** STUDY MATERIAL follows **

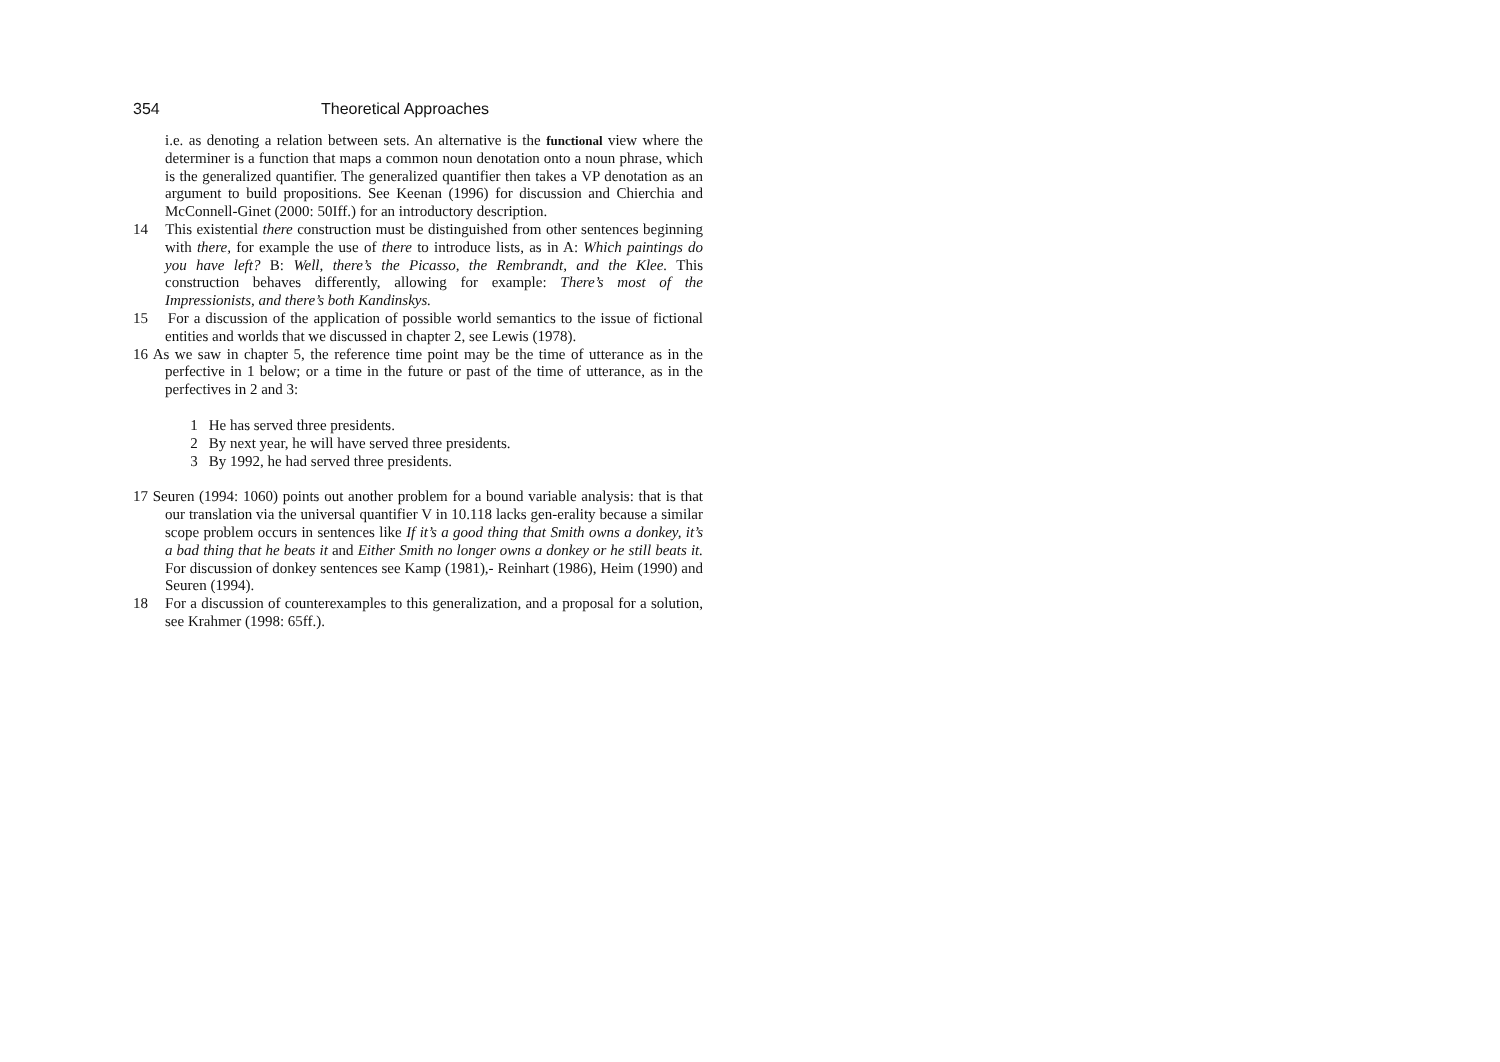354 Theoretical Approaches
i.e. as denoting a relation between sets. An alternative is the functional view where the determiner is a function that maps a common noun denotation onto a noun phrase, which is the generalized quantifier. The generalized quantifier then takes a VP denotation as an argument to build propositions. See Keenan (1996) for discussion and Chierchia and McConnell-Ginet (2000: 50Iff.) for an introductory description.
14 This existential there construction must be distinguished from other sentences beginning with there, for example the use of there to introduce lists, as in A: Which paintings do you have left? B: Well, there’s the Picasso, the Rembrandt, and the Klee. This construction behaves differently, allowing for example: There’s most of the Impressionists, and there’s both Kandinskys.
15 For a discussion of the application of possible world semantics to the issue of fictional entities and worlds that we discussed in chapter 2, see Lewis (1978).
16 As we saw in chapter 5, the reference time point may be the time of utterance as in the perfective in 1 below; or a time in the future or past of the time of utterance, as in the perfectives in 2 and 3:
1 He has served three presidents.
2 By next year, he will have served three presidents.
3 By 1992, he had served three presidents.
17 Seuren (1994: 1060) points out another problem for a bound variable analysis: that is that our translation via the universal quantifier V in 10.118 lacks gen-erality because a similar scope problem occurs in sentences like If it’s a good thing that Smith owns a donkey, it’s a bad thing that he beats it and Either Smith no longer owns a donkey or he still beats it. For discussion of donkey sentences see Kamp (1981),- Reinhart (1986), Heim (1990) and Seuren (1994).
18 For a discussion of counterexamples to this generalization, and a proposal for a solution, see Krahmer (1998: 65ff.).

** End of STUDY MATERIAL **

### [WHAT IS NEEDED]
The word "discussion" occurs on some lines of the entries. Work out how many such lines there are and reply with the number alone.

### [SOLUTION TO THIS PROBLEM]
4